Task requirements => Please take the lines from the one holding "62EFBD89) (tstamp 62EB1470)" through the one holding "(fp_text reference TP2" in the data below and copy them exactly.

Electronic design files =>
========
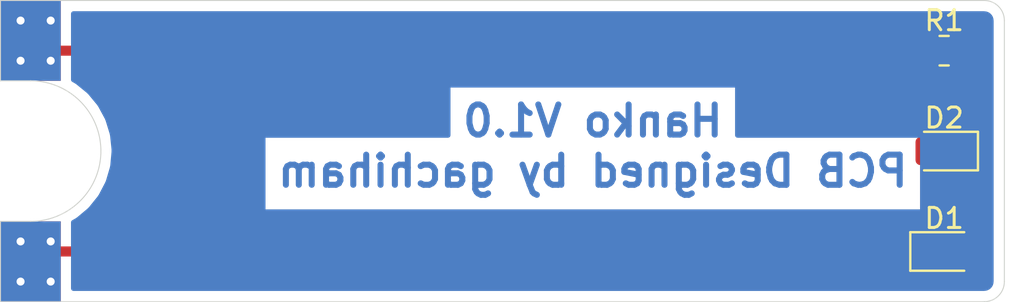
<source format=kicad_pcb>
(kicad_pcb (version 20171130) (host pcbnew "(5.1.10)-1")

  (general
    (thickness 1.6)
    (drawings 12)
    (tracks 20)
    (zones 0)
    (modules 7)
    (nets 4)
  )

  (page A4)
  (layers
    (0 F.Cu signal)
    (31 B.Cu signal)
    (32 B.Adhes user)
    (33 F.Adhes user)
    (34 B.Paste user)
    (35 F.Paste user)
    (36 B.SilkS user)
    (37 F.SilkS user)
    (38 B.Mask user)
    (39 F.Mask user)
    (40 Dwgs.User user)
    (41 Cmts.User user)
    (42 Eco1.User user)
    (43 Eco2.User user)
    (44 Edge.Cuts user)
    (45 Margin user)
    (46 B.CrtYd user)
    (47 F.CrtYd user)
    (48 B.Fab user)
    (49 F.Fab user)
  )

  (setup
    (last_trace_width 0.25)
    (user_trace_width 0.5)
    (trace_clearance 0.2)
    (zone_clearance 0.508)
    (zone_45_only no)
    (trace_min 0.2)
    (via_size 0.8)
    (via_drill 0.4)
    (via_min_size 0.4)
    (via_min_drill 0.3)
    (uvia_size 0.3)
    (uvia_drill 0.1)
    (uvias_allowed no)
    (uvia_min_size 0.2)
    (uvia_min_drill 0.1)
    (edge_width 0.05)
    (segment_width 0.2)
    (pcb_text_width 0.3)
    (pcb_text_size 1.5 1.5)
    (mod_edge_width 0.12)
    (mod_text_size 1 1)
    (mod_text_width 0.15)
    (pad_size 3 6)
    (pad_drill 0)
    (pad_to_mask_clearance 0)
    (aux_axis_origin 0 0)
    (visible_elements 7FFFFFFF)
    (pcbplotparams
      (layerselection 0x010f0_ffffffff)
      (usegerberextensions false)
      (usegerberattributes false)
      (usegerberadvancedattributes false)
      (creategerberjobfile false)
      (excludeedgelayer true)
      (linewidth 0.100000)
      (plotframeref false)
      (viasonmask false)
      (mode 1)
      (useauxorigin false)
      (hpglpennumber 1)
      (hpglpenspeed 20)
      (hpglpendiameter 15.000000)
      (psnegative false)
      (psa4output false)
      (plotreference true)
      (plotvalue true)
      (plotinvisibletext false)
      (padsonsilk false)
      (subtractmaskfromsilk false)
      (outputformat 1)
      (mirror false)
      (drillshape 0)
      (scaleselection 1)
      (outputdirectory "gerber/"))
  )

  (net 0 "")
  (net 1 GND)
  (net 2 "Net-(D1-Pad2)")
  (net 3 VCC)

  (net_class Default "This is the default net class."
    (clearance 0.2)
    (trace_width 0.25)
    (via_dia 0.8)
    (via_drill 0.4)
    (uvia_dia 0.3)
    (uvia_drill 0.1)
    (add_net GND)
    (add_net "Net-(D1-Pad2)")
    (add_net VCC)
  )

  (module kbd:Hanko_Pad (layer F.Cu) (tedit 62EFBD89) (tstamp 62EB146A)
    (at 20 19)
    (descr "Resitance 3 pas")
    (tags R)
    (path /62EAF9AA)
    (autoplace_cost180 10)
    (fp_text reference TP1 (at 0 3.7) (layer F.SilkS) hide
      (effects (font (size 0.8128 0.8128) (thickness 0.15)))
    )
    (fp_text value TestPoint (at 0 -3.4) (layer F.Fab) hide
      (effects (font (size 0.5 0.5) (thickness 0.125)))
    )
    (fp_text user ** (at 0 3.7) (layer B.SilkS) hide
      (effects (font (size 0.8128 0.8128) (thickness 0.15)) (justify mirror))
    )
    (pad 1 smd rect (at 0 0) (size 3 4) (layers F.Cu F.Paste F.Mask)
      (net 3 VCC))
    (model discret/resistor.wrl
      (at (xyz 0 0 0))
      (scale (xyz 0.3 0.3 0.3))
      (rotate (xyz 0 0 0))
    )
    (model Resistors_ThroughHole.3dshapes/Resistor_Horizontal_RM10mm.wrl
      (at (xyz 0 0 0))
      (scale (xyz 0.2 0.2 0.2))
      (rotate (xyz 0 0 0))
    )
  )

  (module kbd:Hanko_Pad (layer F.Cu) (tedit 62EFBD89) (tstamp 62EB1470)
    (at 20 30)
    (descr "Resitance 3 pas")
    (tags R)
    (path /62EB1871)
    (autoplace_cost180 10)
    (fp_text reference TP3 (at 0 3.7) (layer F.SilkS) hide
      (effects (font (size 0.8128 0.8128) (thickness 0.15)))
    )
    (fp_text value TestPoint (at 0 -3.4) (layer F.Fab) hide
      (effects (font (size 0.5 0.5) (thickness 0.125)))
    )
    (fp_text user ** (at 0 3.7) (layer B.SilkS) hide
      (effects (font (size 0.8128 0.8128) (thickness 0.15)) (justify mirror))
    )
    (pad 1 smd rect (at 0 0) (size 3 4) (layers F.Cu F.Paste F.Mask)
      (net 1 GND))
    (model discret/resistor.wrl
      (at (xyz 0 0 0))
      (scale (xyz 0.3 0.3 0.3))
      (rotate (xyz 0 0 0))
    )
    (model Resistors_ThroughHole.3dshapes/Resistor_Horizontal_RM10mm.wrl
      (at (xyz 0 0 0))
      (scale (xyz 0.2 0.2 0.2))
      (rotate (xyz 0 0 0))
    )
  )

  (module kbd:Hanko_Pad (layer B.Cu) (tedit 62EFBD89) (tstamp 62EB1476)
    (at 20 19)
    (descr "Resitance 3 pas")
    (tags R)
    (path /62EC2366)
    (autoplace_cost180 10)
    (fp_text reference TP2 (at 0 -3.7) (layer B.SilkS) hide
      (effects (font (size 0.8128 0.8128) (thickness 0.15)) (justify mirror))
    )
    (fp_text value TestPoint (at 0 3.4) (layer B.Fab) hide
      (effects (font (size 0.5 0.5) (thickness 0.125)) (justify mirror))
    )
    (fp_text user ** (at 0 -3.7) (layer F.SilkS) hide
      (effects (font (size 0.8128 0.8128) (thickness 0.15)))
    )
    (pad 1 smd rect (at 0 0) (size 3 4) (layers B.Cu B.Paste B.Mask)
      (net 3 VCC))
    (model discret/resistor.wrl
      (at (xyz 0 0 0))
      (scale (xyz 0.3 0.3 0.3))
      (rotate (xyz 0 0 0))
    )
    (model Resistors_ThroughHole.3dshapes/Resistor_Horizontal_RM10mm.wrl
      (at (xyz 0 0 0))
      (scale (xyz 0.2 0.2 0.2))
      (rotate (xyz 0 0 0))
    )
  )

  (module kbd:Hanko_Pad (layer B.Cu) (tedit 62EFBD89) (tstamp 62EB147C)
    (at 20 30)
    (descr "Resitance 3 pas")
    (tags R)
    (path /62EC226E)
    (autoplace_cost180 10)
    (fp_text reference TP4 (at 0 -3.7) (layer B.SilkS) hide
      (effects (font (size 0.8128 0.8128) (thickness 0.15)) (justify mirror))
    )
    (fp_text value TestPoint (at 0 3.4) (layer B.Fab) hide
      (effects (font (size 0.5 0.5) (thickness 0.125)) (justify mirror))
    )
    (fp_text user ** (at 0 -3.7) (layer F.SilkS) hide
      (effects (font (size 0.8128 0.8128) (thickness 0.15)))
    )
    (pad 1 smd rect (at 0 0) (size 3 4) (layers B.Cu B.Paste B.Mask)
      (net 1 GND))
    (model discret/resistor.wrl
      (at (xyz 0 0 0))
      (scale (xyz 0.3 0.3 0.3))
      (rotate (xyz 0 0 0))
    )
    (model Resistors_ThroughHole.3dshapes/Resistor_Horizontal_RM10mm.wrl
      (at (xyz 0 0 0))
      (scale (xyz 0.2 0.2 0.2))
      (rotate (xyz 0 0 0))
    )
  )

  (module LED_SMD:LED_0805_2012Metric (layer F.Cu) (tedit 5F68FEF1) (tstamp 62EB141C)
    (at 65.5 29.5)
    (descr "LED SMD 0805 (2012 Metric), square (rectangular) end terminal, IPC_7351 nominal, (Body size source: https://docs.google.com/spreadsheets/d/1BsfQQcO9C6DZCsRaXUlFlo91Tg2WpOkGARC1WS5S8t0/edit?usp=sharing), generated with kicad-footprint-generator")
    (tags LED)
    (path /62EAB39E)
    (attr smd)
    (fp_text reference D1 (at 0 -1.65) (layer F.SilkS)
      (effects (font (size 1 1) (thickness 0.15)))
    )
    (fp_text value LED_Small (at 0 1.65) (layer F.Fab)
      (effects (font (size 1 1) (thickness 0.15)))
    )
    (fp_line (start 1.68 0.95) (end -1.68 0.95) (layer F.CrtYd) (width 0.05))
    (fp_line (start 1.68 -0.95) (end 1.68 0.95) (layer F.CrtYd) (width 0.05))
    (fp_line (start -1.68 -0.95) (end 1.68 -0.95) (layer F.CrtYd) (width 0.05))
    (fp_line (start -1.68 0.95) (end -1.68 -0.95) (layer F.CrtYd) (width 0.05))
    (fp_line (start -1.685 0.96) (end 1 0.96) (layer F.SilkS) (width 0.12))
    (fp_line (start -1.685 -0.96) (end -1.685 0.96) (layer F.SilkS) (width 0.12))
    (fp_line (start 1 -0.96) (end -1.685 -0.96) (layer F.SilkS) (width 0.12))
    (fp_line (start 1 0.6) (end 1 -0.6) (layer F.Fab) (width 0.1))
    (fp_line (start -1 0.6) (end 1 0.6) (layer F.Fab) (width 0.1))
    (fp_line (start -1 -0.3) (end -1 0.6) (layer F.Fab) (width 0.1))
    (fp_line (start -0.7 -0.6) (end -1 -0.3) (layer F.Fab) (width 0.1))
    (fp_line (start 1 -0.6) (end -0.7 -0.6) (layer F.Fab) (width 0.1))
    (fp_text user %R (at 0 0) (layer F.Fab)
      (effects (font (size 0.5 0.5) (thickness 0.08)))
    )
    (pad 1 smd roundrect (at -0.9375 0) (size 0.975 1.4) (layers F.Cu F.Paste F.Mask) (roundrect_rratio 0.25)
      (net 1 GND))
    (pad 2 smd roundrect (at 0.9375 0) (size 0.975 1.4) (layers F.Cu F.Paste F.Mask) (roundrect_rratio 0.25)
      (net 2 "Net-(D1-Pad2)"))
    (model ${KISYS3DMOD}/LED_SMD.3dshapes/LED_0805_2012Metric.wrl
      (at (xyz 0 0 0))
      (scale (xyz 1 1 1))
      (rotate (xyz 0 0 0))
    )
  )

  (module LED_SMD:LED_0805_2012Metric (layer F.Cu) (tedit 5F68FEF1) (tstamp 62EB1442)
    (at 65.5 24.5 180)
    (descr "LED SMD 0805 (2012 Metric), square (rectangular) end terminal, IPC_7351 nominal, (Body size source: https://docs.google.com/spreadsheets/d/1BsfQQcO9C6DZCsRaXUlFlo91Tg2WpOkGARC1WS5S8t0/edit?usp=sharing), generated with kicad-footprint-generator")
    (tags LED)
    (path /62EF0041)
    (attr smd)
    (fp_text reference D2 (at 0 1.65) (layer F.SilkS)
      (effects (font (size 1 1) (thickness 0.15)))
    )
    (fp_text value LED_Small (at 0 1.65) (layer F.Fab)
      (effects (font (size 1 1) (thickness 0.15)))
    )
    (fp_line (start 1 -0.6) (end -0.7 -0.6) (layer F.Fab) (width 0.1))
    (fp_line (start -0.7 -0.6) (end -1 -0.3) (layer F.Fab) (width 0.1))
    (fp_line (start -1 -0.3) (end -1 0.6) (layer F.Fab) (width 0.1))
    (fp_line (start -1 0.6) (end 1 0.6) (layer F.Fab) (width 0.1))
    (fp_line (start 1 0.6) (end 1 -0.6) (layer F.Fab) (width 0.1))
    (fp_line (start 1 -0.96) (end -1.685 -0.96) (layer F.SilkS) (width 0.12))
    (fp_line (start -1.685 -0.96) (end -1.685 0.96) (layer F.SilkS) (width 0.12))
    (fp_line (start -1.685 0.96) (end 1 0.96) (layer F.SilkS) (width 0.12))
    (fp_line (start -1.68 0.95) (end -1.68 -0.95) (layer F.CrtYd) (width 0.05))
    (fp_line (start -1.68 -0.95) (end 1.68 -0.95) (layer F.CrtYd) (width 0.05))
    (fp_line (start 1.68 -0.95) (end 1.68 0.95) (layer F.CrtYd) (width 0.05))
    (fp_line (start 1.68 0.95) (end -1.68 0.95) (layer F.CrtYd) (width 0.05))
    (fp_text user %R (at 0 0) (layer F.Fab)
      (effects (font (size 0.5 0.5) (thickness 0.08)))
    )
    (pad 2 smd roundrect (at 0.9375 0 180) (size 0.975 1.4) (layers F.Cu F.Paste F.Mask) (roundrect_rratio 0.25)
      (net 1 GND))
    (pad 1 smd roundrect (at -0.9375 0 180) (size 0.975 1.4) (layers F.Cu F.Paste F.Mask) (roundrect_rratio 0.25)
      (net 2 "Net-(D1-Pad2)"))
    (model ${KISYS3DMOD}/LED_SMD.3dshapes/LED_0805_2012Metric.wrl
      (at (xyz 0 0 0))
      (scale (xyz 1 1 1))
      (rotate (xyz 0 0 0))
    )
  )

  (module Resistor_SMD:R_0805_2012Metric (layer F.Cu) (tedit 5F68FEEE) (tstamp 62EB1453)
    (at 65.5 19.5 180)
    (descr "Resistor SMD 0805 (2012 Metric), square (rectangular) end terminal, IPC_7351 nominal, (Body size source: IPC-SM-782 page 72, https://www.pcb-3d.com/wordpress/wp-content/uploads/ipc-sm-782a_amendment_1_and_2.pdf), generated with kicad-footprint-generator")
    (tags resistor)
    (path /62EAC5D2)
    (attr smd)
    (fp_text reference R1 (at 0 1.5) (layer F.SilkS)
      (effects (font (size 1 1) (thickness 0.15)))
    )
    (fp_text value R_Small (at 0 1.65) (layer F.Fab)
      (effects (font (size 1 1) (thickness 0.15)))
    )
    (fp_line (start 1.68 0.95) (end -1.68 0.95) (layer F.CrtYd) (width 0.05))
    (fp_line (start 1.68 -0.95) (end 1.68 0.95) (layer F.CrtYd) (width 0.05))
    (fp_line (start -1.68 -0.95) (end 1.68 -0.95) (layer F.CrtYd) (width 0.05))
    (fp_line (start -1.68 0.95) (end -1.68 -0.95) (layer F.CrtYd) (width 0.05))
    (fp_line (start -0.227064 0.735) (end 0.227064 0.735) (layer F.SilkS) (width 0.12))
    (fp_line (start -0.227064 -0.735) (end 0.227064 -0.735) (layer F.SilkS) (width 0.12))
    (fp_line (start 1 0.625) (end -1 0.625) (layer F.Fab) (width 0.1))
    (fp_line (start 1 -0.625) (end 1 0.625) (layer F.Fab) (width 0.1))
    (fp_line (start -1 -0.625) (end 1 -0.625) (layer F.Fab) (width 0.1))
    (fp_line (start -1 0.625) (end -1 -0.625) (layer F.Fab) (width 0.1))
    (fp_text user %R (at 0 0) (layer F.Fab)
      (effects (font (size 0.5 0.5) (thickness 0.08)))
    )
    (pad 1 smd roundrect (at -0.9125 0 180) (size 1.025 1.4) (layers F.Cu F.Paste F.Mask) (roundrect_rratio 0.2439014634146341)
      (net 2 "Net-(D1-Pad2)"))
    (pad 2 smd roundrect (at 0.9125 0 180) (size 1.025 1.4) (layers F.Cu F.Paste F.Mask) (roundrect_rratio 0.2439014634146341)
      (net 3 VCC))
    (model ${KISYS3DMOD}/Resistor_SMD.3dshapes/R_0805_2012Metric.wrl
      (at (xyz 0 0 0))
      (scale (xyz 1 1 1))
      (rotate (xyz 0 0 0))
    )
  )

  (gr_text "Hanko V1.0" (at 48 23) (layer B.Cu)
    (effects (font (size 1.5 1.5) (thickness 0.3)) (justify mirror))
  )
  (gr_arc (start 67.5 18) (end 68.5 18) (angle -90) (layer Edge.Cuts) (width 0.05) (tstamp 630F7340))
  (gr_arc (start 67.5 31) (end 67.5 32) (angle -90) (layer Edge.Cuts) (width 0.05))
  (gr_text "PCB Designed by gachiham" (at 48 25.5) (layer B.Cu)
    (effects (font (size 1.5 1.5) (thickness 0.3)) (justify mirror))
  )
  (gr_line (start 18.5 17) (end 18.5 21) (layer Edge.Cuts) (width 0.05) (tstamp 62EB1CCF))
  (gr_arc (start 20 24.5) (end 20 28) (angle -180) (layer Edge.Cuts) (width 0.05))
  (gr_line (start 18.5 28) (end 20 28) (layer Edge.Cuts) (width 0.05))
  (gr_line (start 18.5 21) (end 20 21) (layer Edge.Cuts) (width 0.05))
  (gr_line (start 18.5 32) (end 18.5 28) (layer Edge.Cuts) (width 0.05) (tstamp 62EB1855))
  (gr_line (start 67.5 32) (end 18.5 32) (layer Edge.Cuts) (width 0.05))
  (gr_line (start 68.5 18) (end 68.5 31) (layer Edge.Cuts) (width 0.05))
  (gr_line (start 18.5 17) (end 67.5 17) (layer Edge.Cuts) (width 0.05))

  (via (at 21 29) (size 0.8) (drill 0.4) (layers F.Cu B.Cu) (net 1))
  (via (at 19.5 29) (size 0.8) (drill 0.4) (layers F.Cu B.Cu) (net 1))
  (via (at 19.5 31) (size 0.8) (drill 0.4) (layers F.Cu B.Cu) (net 1))
  (via (at 21 31) (size 0.8) (drill 0.4) (layers F.Cu B.Cu) (net 1))
  (segment (start 20.875 29.875) (end 20 29) (width 0.5) (layer F.Cu) (net 1))
  (segment (start 20.85 29.85) (end 20 29) (width 0.5) (layer B.Cu) (net 1))
  (segment (start 64.5625 29.5) (end 64.5625 24.5) (width 0.5) (layer F.Cu) (net 1))
  (segment (start 20.5 29.5) (end 20 29) (width 0.5) (layer F.Cu) (net 1))
  (segment (start 64.5625 29.5) (end 20.5 29.5) (width 0.5) (layer F.Cu) (net 1))
  (segment (start 66.4375 29.5) (end 66.4375 24.5) (width 0.5) (layer F.Cu) (net 2))
  (segment (start 66.4375 19.525) (end 66.4125 19.5) (width 0.5) (layer F.Cu) (net 2))
  (segment (start 66.4375 24.5) (end 66.4375 19.525) (width 0.5) (layer F.Cu) (net 2))
  (via (at 19.5 18) (size 0.8) (drill 0.4) (layers F.Cu B.Cu) (net 3))
  (via (at 19.5 20) (size 0.8) (drill 0.4) (layers F.Cu B.Cu) (net 3))
  (via (at 21 20) (size 0.8) (drill 0.4) (layers F.Cu B.Cu) (net 3))
  (via (at 21 18) (size 0.8) (drill 0.4) (layers F.Cu B.Cu) (net 3))
  (segment (start 20.9375 19.0625) (end 20 20) (width 0.5) (layer B.Cu) (net 3))
  (segment (start 20.9125 19.0875) (end 20 20) (width 0.5) (layer F.Cu) (net 3))
  (segment (start 20.5 19.5) (end 20 20) (width 0.5) (layer F.Cu) (net 3))
  (segment (start 64.5875 19.5) (end 20.5 19.5) (width 0.5) (layer F.Cu) (net 3))

  (zone (net 0) (net_name "") (layer B.Cu) (tstamp 630F741C) (hatch edge 0.508)
    (connect_pads (clearance 0.508))
    (min_thickness 0.254)
    (fill yes (arc_segments 32) (thermal_gap 0.508) (thermal_bridge_width 0.508))
    (polygon
      (pts
        (xy 68.5 32) (xy 21.5 32) (xy 21.5 17) (xy 68.5 17)
      )
    )
    (filled_polygon
      (pts
        (xy 67.565424 17.66958) (xy 67.628356 17.68858) (xy 67.686405 17.719445) (xy 67.737343 17.760989) (xy 67.779248 17.811644)
        (xy 67.810515 17.869471) (xy 67.829956 17.932272) (xy 67.84 18.027835) (xy 67.840001 30.967711) (xy 67.83042 31.065424)
        (xy 67.81142 31.128357) (xy 67.780554 31.186406) (xy 67.739011 31.237343) (xy 67.688356 31.279248) (xy 67.630529 31.310515)
        (xy 67.567728 31.329956) (xy 67.472165 31.34) (xy 22.138072 31.34) (xy 22.138072 28.05272) (xy 22.295343 27.966259)
        (xy 22.344656 27.932493) (xy 22.394525 27.899361) (xy 22.401625 27.893486) (xy 22.924894 27.454411) (xy 22.966738 27.411681)
        (xy 23.009193 27.369522) (xy 23.015017 27.36238) (xy 23.443038 26.830029) (xy 23.475786 26.779984) (xy 23.509243 26.730383)
        (xy 23.513569 26.722246) (xy 23.830038 26.116898) (xy 23.852453 26.061419) (xy 23.875627 26.006291) (xy 23.87829 25.997469)
        (xy 24.071152 25.34218) (xy 24.082353 25.283461) (xy 24.09439 25.224824) (xy 24.095289 25.215653) (xy 24.157199 24.535384)
        (xy 24.156781 24.475566) (xy 24.157199 24.415748) (xy 24.156299 24.406577) (xy 24.084897 23.727238) (xy 24.081359 23.71)
        (xy 31.572143 23.71) (xy 31.572143 27.53) (xy 64.427857 27.53) (xy 64.427857 23.71) (xy 55.213572 23.71)
        (xy 55.213572 21.21) (xy 40.786429 21.21) (xy 40.786429 23.71) (xy 31.572143 23.71) (xy 24.081359 23.71)
        (xy 24.072876 23.668675) (xy 24.061661 23.609882) (xy 24.058997 23.60106) (xy 23.857005 22.948528) (xy 23.83382 22.893373)
        (xy 23.811416 22.83792) (xy 23.807089 22.829784) (xy 23.807089 22.829783) (xy 23.807086 22.829779) (xy 23.4822 22.228913)
        (xy 23.448755 22.179329) (xy 23.415995 22.129266) (xy 23.410171 22.122125) (xy 22.974759 21.595802) (xy 22.932303 21.553642)
        (xy 22.890459 21.510912) (xy 22.883358 21.505038) (xy 22.354009 21.073312) (xy 22.304182 21.040208) (xy 22.254827 21.006413)
        (xy 22.246724 21.002032) (xy 22.246716 21.002028) (xy 22.138072 20.944261) (xy 22.138072 17.66) (xy 67.467721 17.66)
      )
    )
  )
)

</source>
========
Answer to the exercise =>
  (module kbd:Hanko_Pad (layer F.Cu) (tedit 62EFBD89) (tstamp 62EB1470)
    (at 20 30)
    (descr "Resitance 3 pas")
    (tags R)
    (path /62EB1871)
    (autoplace_cost180 10)
    (fp_text reference TP3 (at 0 3.7) (layer F.SilkS) hide
      (effects (font (size 0.8128 0.8128) (thickness 0.15)))
    )
    (fp_text value TestPoint (at 0 -3.4) (layer F.Fab) hide
      (effects (font (size 0.5 0.5) (thickness 0.125)))
    )
    (fp_text user ** (at 0 3.7) (layer B.SilkS) hide
      (effects (font (size 0.8128 0.8128) (thickness 0.15)) (justify mirror))
    )
    (pad 1 smd rect (at 0 0) (size 3 4) (layers F.Cu F.Paste F.Mask)
      (net 1 GND))
    (model discret/resistor.wrl
      (at (xyz 0 0 0))
      (scale (xyz 0.3 0.3 0.3))
      (rotate (xyz 0 0 0))
    )
    (model Resistors_ThroughHole.3dshapes/Resistor_Horizontal_RM10mm.wrl
      (at (xyz 0 0 0))
      (scale (xyz 0.2 0.2 0.2))
      (rotate (xyz 0 0 0))
    )
  )

  (module kbd:Hanko_Pad (layer B.Cu) (tedit 62EFBD89) (tstamp 62EB1476)
    (at 20 19)
    (descr "Resitance 3 pas")
    (tags R)
    (path /62EC2366)
    (autoplace_cost180 10)
    (fp_text reference TP2 (at 0 -3.7) (layer B.SilkS) hide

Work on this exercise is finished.